Fédération CGT des services publics

D 16 septembre 2014     H 07:59     A ulcgtparis11     RSS 2.0    


Communiqué de la Fédération CGT des Services publics | Réforme des rythmes scolaires : la grande Récré !

Alors que la réforme des rythmes scolaires doit désormais s’appliquer sur l’ensemble du territoire, la fronde gagne dans tous les rangs, qu’il s’agisse :

- Des professionnels, qui alertent le gouvernement depuis des mois sur le fait que cette réforme n’est pas aboutie et pose plus de problèmes qu’elle n’en règle, en créant de la surprécarité pour les personnels et en ne reconnaissant pas la nécessité de formations indispensables aux missions dévolues.

- Des parents, qui s’inquiètent à la fois sur les conditions d’accueil des leurs enfants, mais aussi sur les coûts nouveaux générés par la mise en œuvre de la réforme.

- Des enseignants, qui ont fait remonter leurs inquiétudes quant au bouleversement du rythme de l’enfant et de la disparité des modalités d’accueil selon les territoires …

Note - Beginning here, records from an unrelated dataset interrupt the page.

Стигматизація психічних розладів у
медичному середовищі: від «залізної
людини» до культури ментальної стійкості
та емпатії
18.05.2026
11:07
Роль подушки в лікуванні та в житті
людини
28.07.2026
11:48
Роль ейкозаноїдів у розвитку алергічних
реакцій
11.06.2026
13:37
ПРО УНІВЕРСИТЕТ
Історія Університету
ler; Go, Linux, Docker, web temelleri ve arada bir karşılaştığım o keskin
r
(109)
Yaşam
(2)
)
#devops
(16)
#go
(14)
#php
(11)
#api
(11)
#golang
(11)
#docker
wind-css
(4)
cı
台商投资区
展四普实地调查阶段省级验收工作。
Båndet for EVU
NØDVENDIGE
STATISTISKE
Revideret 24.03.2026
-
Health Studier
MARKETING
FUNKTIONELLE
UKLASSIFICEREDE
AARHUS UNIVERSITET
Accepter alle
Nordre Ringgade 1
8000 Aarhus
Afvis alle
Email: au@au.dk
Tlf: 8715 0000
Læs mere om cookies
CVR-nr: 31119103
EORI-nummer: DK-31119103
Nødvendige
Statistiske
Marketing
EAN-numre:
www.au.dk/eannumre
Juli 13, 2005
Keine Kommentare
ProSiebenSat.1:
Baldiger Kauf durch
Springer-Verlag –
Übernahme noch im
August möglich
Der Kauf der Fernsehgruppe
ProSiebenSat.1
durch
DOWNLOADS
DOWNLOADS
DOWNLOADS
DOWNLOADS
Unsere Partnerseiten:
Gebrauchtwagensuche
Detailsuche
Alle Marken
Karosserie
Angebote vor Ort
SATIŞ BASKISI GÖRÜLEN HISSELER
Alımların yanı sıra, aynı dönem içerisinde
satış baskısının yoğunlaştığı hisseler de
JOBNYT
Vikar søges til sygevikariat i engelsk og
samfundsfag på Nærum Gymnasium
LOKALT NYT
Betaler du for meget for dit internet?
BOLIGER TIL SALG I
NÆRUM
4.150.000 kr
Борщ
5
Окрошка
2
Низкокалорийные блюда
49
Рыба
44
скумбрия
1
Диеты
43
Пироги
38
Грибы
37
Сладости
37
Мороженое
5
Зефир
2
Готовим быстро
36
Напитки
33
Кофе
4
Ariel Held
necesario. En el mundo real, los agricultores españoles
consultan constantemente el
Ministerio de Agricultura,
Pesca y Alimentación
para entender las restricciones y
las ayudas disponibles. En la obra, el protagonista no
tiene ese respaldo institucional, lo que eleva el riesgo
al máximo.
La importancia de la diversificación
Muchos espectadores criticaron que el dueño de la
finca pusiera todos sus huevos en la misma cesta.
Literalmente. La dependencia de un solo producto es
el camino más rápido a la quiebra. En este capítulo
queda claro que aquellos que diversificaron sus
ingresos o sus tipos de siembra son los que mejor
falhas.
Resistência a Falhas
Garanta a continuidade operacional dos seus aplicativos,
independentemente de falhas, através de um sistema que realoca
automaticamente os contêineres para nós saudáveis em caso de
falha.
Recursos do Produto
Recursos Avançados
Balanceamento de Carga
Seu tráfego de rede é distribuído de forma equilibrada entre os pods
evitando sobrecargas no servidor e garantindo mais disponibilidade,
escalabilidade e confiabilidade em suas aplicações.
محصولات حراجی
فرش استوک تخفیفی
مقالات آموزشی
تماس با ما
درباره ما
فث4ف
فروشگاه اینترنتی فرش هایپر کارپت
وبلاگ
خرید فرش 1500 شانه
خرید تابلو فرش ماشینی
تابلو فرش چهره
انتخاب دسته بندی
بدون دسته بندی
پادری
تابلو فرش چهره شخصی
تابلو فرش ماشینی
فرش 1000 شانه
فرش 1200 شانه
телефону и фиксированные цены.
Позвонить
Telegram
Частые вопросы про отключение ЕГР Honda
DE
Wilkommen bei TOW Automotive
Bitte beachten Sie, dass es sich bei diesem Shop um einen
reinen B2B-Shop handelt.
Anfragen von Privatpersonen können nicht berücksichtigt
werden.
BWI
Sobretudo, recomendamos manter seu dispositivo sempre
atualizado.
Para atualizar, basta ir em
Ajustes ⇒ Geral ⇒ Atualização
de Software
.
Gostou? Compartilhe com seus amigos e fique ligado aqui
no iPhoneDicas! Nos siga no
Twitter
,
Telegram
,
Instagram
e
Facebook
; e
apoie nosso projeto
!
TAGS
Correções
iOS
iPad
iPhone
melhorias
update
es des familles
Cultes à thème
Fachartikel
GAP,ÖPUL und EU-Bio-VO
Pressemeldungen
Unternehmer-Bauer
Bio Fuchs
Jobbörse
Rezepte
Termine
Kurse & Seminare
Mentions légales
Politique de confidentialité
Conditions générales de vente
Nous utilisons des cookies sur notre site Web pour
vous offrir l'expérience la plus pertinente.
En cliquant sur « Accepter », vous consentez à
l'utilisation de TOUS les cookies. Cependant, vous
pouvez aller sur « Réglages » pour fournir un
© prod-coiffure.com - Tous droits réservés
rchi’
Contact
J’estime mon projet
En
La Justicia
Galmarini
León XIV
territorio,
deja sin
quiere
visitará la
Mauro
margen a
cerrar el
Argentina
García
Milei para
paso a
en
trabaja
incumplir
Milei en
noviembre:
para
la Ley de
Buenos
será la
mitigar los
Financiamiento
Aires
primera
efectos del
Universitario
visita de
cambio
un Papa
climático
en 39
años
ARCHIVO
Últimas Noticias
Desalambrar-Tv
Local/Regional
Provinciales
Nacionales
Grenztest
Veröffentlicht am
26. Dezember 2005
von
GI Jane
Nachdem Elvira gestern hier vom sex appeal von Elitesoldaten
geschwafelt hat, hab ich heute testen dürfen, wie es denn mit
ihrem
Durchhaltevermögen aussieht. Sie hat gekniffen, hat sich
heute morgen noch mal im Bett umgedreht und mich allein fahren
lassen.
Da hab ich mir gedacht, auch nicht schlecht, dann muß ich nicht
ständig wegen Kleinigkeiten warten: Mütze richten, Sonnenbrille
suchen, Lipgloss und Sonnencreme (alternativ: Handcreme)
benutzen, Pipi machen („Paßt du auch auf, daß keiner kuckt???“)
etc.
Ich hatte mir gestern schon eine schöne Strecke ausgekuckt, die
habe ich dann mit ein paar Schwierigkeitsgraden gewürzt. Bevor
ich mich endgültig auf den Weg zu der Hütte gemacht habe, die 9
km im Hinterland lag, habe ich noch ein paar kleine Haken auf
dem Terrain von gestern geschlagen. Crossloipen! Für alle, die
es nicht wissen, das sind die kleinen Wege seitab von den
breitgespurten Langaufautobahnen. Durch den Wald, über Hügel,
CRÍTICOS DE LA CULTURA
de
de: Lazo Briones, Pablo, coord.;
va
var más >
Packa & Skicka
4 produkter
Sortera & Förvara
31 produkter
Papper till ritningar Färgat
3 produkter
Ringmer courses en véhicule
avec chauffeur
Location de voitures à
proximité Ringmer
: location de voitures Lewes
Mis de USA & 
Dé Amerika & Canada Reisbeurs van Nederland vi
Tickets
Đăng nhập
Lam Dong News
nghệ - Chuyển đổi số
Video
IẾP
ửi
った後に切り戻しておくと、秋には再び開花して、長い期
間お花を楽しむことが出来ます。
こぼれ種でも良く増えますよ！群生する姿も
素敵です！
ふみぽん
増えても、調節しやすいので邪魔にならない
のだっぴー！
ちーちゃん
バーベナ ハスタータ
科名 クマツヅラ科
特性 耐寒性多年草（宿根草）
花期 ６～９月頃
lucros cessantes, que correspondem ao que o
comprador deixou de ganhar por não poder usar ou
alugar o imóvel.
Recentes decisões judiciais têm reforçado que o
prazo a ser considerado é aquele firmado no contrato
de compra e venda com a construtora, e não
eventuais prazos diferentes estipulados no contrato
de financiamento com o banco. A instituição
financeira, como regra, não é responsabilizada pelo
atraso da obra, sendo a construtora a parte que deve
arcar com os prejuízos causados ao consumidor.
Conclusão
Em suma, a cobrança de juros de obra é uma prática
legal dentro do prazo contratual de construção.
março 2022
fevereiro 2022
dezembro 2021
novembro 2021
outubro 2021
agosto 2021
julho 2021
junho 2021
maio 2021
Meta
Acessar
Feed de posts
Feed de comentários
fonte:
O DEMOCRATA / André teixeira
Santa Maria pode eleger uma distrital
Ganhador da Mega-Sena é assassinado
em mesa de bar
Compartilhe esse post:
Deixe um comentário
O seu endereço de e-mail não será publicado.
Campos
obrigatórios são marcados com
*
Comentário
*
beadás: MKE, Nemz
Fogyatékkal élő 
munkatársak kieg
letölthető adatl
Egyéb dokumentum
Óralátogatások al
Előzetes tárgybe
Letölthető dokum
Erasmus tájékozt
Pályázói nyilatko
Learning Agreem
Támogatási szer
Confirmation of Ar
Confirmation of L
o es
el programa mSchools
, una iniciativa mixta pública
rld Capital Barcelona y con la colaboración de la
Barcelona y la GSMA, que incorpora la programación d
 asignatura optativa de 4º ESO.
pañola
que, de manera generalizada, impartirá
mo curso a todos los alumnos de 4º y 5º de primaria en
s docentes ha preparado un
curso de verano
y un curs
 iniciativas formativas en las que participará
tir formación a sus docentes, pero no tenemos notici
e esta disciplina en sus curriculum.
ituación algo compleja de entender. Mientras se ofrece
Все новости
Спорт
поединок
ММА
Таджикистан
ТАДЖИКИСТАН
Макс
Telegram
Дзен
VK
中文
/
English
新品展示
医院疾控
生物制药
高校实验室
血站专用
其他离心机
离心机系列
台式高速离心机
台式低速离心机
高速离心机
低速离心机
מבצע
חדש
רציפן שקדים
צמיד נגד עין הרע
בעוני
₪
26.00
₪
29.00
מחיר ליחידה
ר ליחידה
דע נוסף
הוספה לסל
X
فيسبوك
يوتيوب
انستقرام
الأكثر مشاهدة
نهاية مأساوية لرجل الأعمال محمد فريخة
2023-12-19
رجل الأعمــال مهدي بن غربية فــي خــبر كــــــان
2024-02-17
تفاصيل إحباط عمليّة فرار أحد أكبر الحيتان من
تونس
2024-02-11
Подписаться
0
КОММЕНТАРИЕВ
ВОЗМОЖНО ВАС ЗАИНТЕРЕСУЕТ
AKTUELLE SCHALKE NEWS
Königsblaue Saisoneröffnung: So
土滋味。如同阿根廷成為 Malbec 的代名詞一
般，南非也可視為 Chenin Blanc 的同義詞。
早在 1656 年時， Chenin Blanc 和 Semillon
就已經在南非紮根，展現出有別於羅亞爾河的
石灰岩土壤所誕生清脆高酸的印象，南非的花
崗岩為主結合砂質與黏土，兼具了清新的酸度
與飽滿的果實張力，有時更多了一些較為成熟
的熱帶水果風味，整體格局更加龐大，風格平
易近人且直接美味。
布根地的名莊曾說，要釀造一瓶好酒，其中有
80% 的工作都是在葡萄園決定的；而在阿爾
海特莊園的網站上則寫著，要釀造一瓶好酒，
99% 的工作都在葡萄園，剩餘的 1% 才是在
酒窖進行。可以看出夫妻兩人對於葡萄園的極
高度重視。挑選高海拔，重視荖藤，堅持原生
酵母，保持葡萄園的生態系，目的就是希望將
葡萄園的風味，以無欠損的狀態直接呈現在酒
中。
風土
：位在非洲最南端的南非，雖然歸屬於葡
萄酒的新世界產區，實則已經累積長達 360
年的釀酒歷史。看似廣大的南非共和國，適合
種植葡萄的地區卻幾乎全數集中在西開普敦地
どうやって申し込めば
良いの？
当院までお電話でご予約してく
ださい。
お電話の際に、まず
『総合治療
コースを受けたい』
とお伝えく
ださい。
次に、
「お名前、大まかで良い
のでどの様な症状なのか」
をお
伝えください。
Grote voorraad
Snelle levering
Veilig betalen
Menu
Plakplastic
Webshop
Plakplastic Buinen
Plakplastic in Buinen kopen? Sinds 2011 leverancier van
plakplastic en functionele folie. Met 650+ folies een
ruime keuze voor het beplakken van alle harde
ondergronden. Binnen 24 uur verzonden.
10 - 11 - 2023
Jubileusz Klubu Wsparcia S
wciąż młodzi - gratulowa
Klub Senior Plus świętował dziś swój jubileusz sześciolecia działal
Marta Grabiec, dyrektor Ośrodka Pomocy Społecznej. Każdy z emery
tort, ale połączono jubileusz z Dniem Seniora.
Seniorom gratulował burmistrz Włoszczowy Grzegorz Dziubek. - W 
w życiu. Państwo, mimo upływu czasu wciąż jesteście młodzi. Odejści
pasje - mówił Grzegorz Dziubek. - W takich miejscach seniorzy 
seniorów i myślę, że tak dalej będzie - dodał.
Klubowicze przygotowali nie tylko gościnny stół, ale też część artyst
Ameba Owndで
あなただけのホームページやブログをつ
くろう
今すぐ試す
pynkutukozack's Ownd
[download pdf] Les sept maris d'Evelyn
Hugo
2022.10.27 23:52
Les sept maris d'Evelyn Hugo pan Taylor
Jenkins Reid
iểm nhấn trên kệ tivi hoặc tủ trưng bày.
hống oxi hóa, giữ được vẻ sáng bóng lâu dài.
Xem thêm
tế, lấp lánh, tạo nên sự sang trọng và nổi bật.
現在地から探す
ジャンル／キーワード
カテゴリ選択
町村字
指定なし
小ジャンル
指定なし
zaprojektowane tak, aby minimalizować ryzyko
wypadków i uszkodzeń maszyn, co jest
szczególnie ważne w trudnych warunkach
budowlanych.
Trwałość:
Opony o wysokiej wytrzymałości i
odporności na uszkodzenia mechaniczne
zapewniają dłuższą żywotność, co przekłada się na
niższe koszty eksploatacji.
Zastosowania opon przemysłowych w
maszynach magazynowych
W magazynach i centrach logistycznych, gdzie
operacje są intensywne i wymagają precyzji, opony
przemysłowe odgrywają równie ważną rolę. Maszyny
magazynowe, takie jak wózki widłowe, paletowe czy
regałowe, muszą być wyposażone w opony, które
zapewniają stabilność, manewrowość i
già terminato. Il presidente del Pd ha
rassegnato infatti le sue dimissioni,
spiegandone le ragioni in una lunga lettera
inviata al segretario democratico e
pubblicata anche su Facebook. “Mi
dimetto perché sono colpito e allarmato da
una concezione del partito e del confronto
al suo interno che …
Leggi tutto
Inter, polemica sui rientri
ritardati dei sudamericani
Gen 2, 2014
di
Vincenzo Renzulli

- Des Maires, qui subissent de plein fouet l’impact budgétaire qu’implique cette réforme dans des budgets déjà fragilisés par la crise et le désinvestissement progressif de l’état.

- Des associations de parents d’élèves, qui pointent la désorganisation totale de l’école subie par les enfants et les familles.

La seule réponse du gouvernement, quel que soit le ministre en poste, Vincent PEILLON, puis Benoit HAMON et maintenant Najat VALLAUD-BELKACEM, consiste à confirmer que la réforme doit se mettre en place contre vents et marées.

Depuis l’annonce de ce projet de réforme les organisations syndicales représentatives des différents champs de professionnels concernés, ont tenté d’alerter le gouvernement sur les manques constatés dans cette réforme, confuse et incomplète, qui n’a pas réglé la question des répartitions de compétences entre l’Éducation nationale, les Collectivités locales et les structures intervenant dans le cadre des activités périscolaires.

Force est par ailleurs de constater que cette réforme accentue les disparités entre les territoires et signe la fin du principe de gratuité de l’école qui nous est cher.

Depuis des mois, nous nous efforçons d’alerter le gouvernement sur les difficultés constatées : des mouvements ont été organisés, des contrepropositions ont été faites, des délais supplémentaires sollicités, qui auraient sans doute permis de prendre en compte les différents paramètres traités de façon trop superficielle. Mais rien n’y a fait, le gouvernement fait la sourde oreille et affiche une attitude jusqu’au-boutiste.

Les sondages opérés par les différents médias mettent en évidence que cette réforme telle qu’elle se met en œuvre, rassemble plus de 60% de mécontentements.

Le gouvernement doit entendre ces voix et accepter de remettre en chantier cette réforme, pour construire, avec les partenaires concernés, une réforme ambitieuse, cohérente, en écho aux besoins des enfants.